Code for training CSP5 models, to accompany the paper "CSP5: Large-scale Neural Chemical Shift Prediction from 2.5 Million Experimental NMR Spectra".
This repo contains code for training the models. If you're interested in obtaining predictions using the models, we recommend using the accompanying PyPI package, csp5. This can be installed straightforwardly with uv pip install csp5 in a suitable virtual environment. Package page and docs: https://pypi.org/project/csp5/.
uv venv .venv --prompt .venv
UV_PROJECT_ENVIRONMENT=.venv uv sync --frozen
source .venv/bin/activate
export PYTHONPATH="$PWD/src:$PYTHONPATH"The accompanying Zenodo record (https://zenodo.org/records/19486118) contains model files and the version of the NMRexp dataset used in this work.
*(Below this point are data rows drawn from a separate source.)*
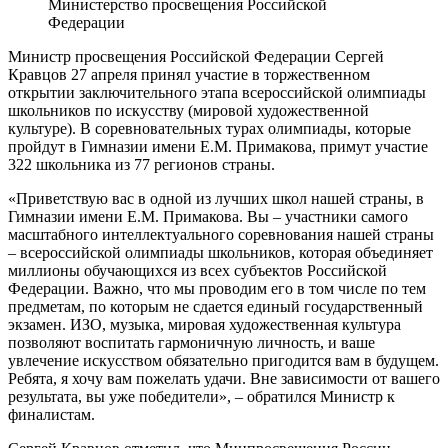
Министерство просвещения Российской
Федерации
Министр просвещения Российской Федерации Сергей
Кравцов 27 апреля принял участие в торжественном
открытии заключительного этапа всероссийской олимпиады
школьников по искусству (мировой художественной
культуре). В соревновательных турах олимпиады, которые
пройдут в Гимназии имени Е.М. Примакова, примут участие
322 школьника из 77 регионов страны.
«Приветствую вас в одной из лучших школ нашей страны, в
Гимназии имени Е.М. Примакова. Вы – участники самого
масштабного интеллектуального соревнования нашей страны
– всероссийской олимпиады школьников, которая объединяет
миллионы обучающихся из всех субъектов Российской
Федерации. Важно, что мы проводим его в том числе по тем
предметам, по которым не сдается единый государственный
экзамен. ИЗО, музыка, мировая художественная культура
позволяют воспитать гармоничную личность, и ваше
увлечение искусством обязательно пригодится вам в будущем.
Ребята, я хочу вам пожелать удачи. Вне зависимости от вашего
результата, вы уже победители», – обратился Министр к
финалистам.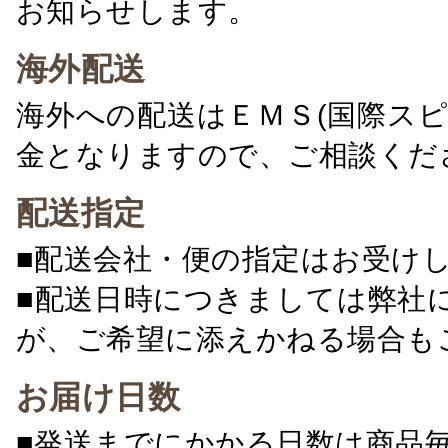
お知らせします。
海外配送
海外への配送はＥＭＳ(国際ス
金となりますので、ご相談くだ
配送指定
■配送会社・便の指定はお受け
■配送日時につきましては弊社
が、ご希望に添えかねる場合も
お届け日数
■発送までにかかる日数は商品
To download the data and extract it appropriately, run:
./scripts/download_zenodo_data.shBuild both 13C and 1H ensemble shards directly from the Zenodo parquet:
./scripts/build_zenodo_ensemble_shards.sh --targets 13C,1HThis will do a conformational search for each structure with rdkit to obtain an appropriate conformational ensemble, and set up the data so that it can be used to train the models.
First train a model on the assigned data only (command for 13C shown):
python src/cascade_nmr/NMRexp_PaiNN/train_assigned.py \
--target 13C \
--entries-path zenodo_csp5_upload/data/assigned/Exp22K_13C_entries.pkl \
--splits-path zenodo_csp5_upload/data/splits/CSP5-13C-scaffold-doi_split.json \
--output-dir results/train_assigned_13cThen train a joint model, on both the assigned and unassigned data, initialized from the assigned model:
python src/cascade_nmr/NMRexp_PaiNN/train_joint.py \
--target 13C \
--output-dir results/train_joint_13c \
--ensemble-shards-dir data/cascade_nmrexp_13c_ensembles_scaffold_doi \
--exp22k-entries-path zenodo_csp5_upload/data/assigned/Exp22K_13C_entries.pkl \
--exp22k-splits-path zenodo_csp5_upload/data/splits/CSP5-13C-scaffold-doi_split.json \
--init-from results/train_assigned_13c/best_model.ptFor 1H, set --target 1H, use matching 1H entries/splits/shard paths, and initialize from results/train_assigned_1h/best_model.pt.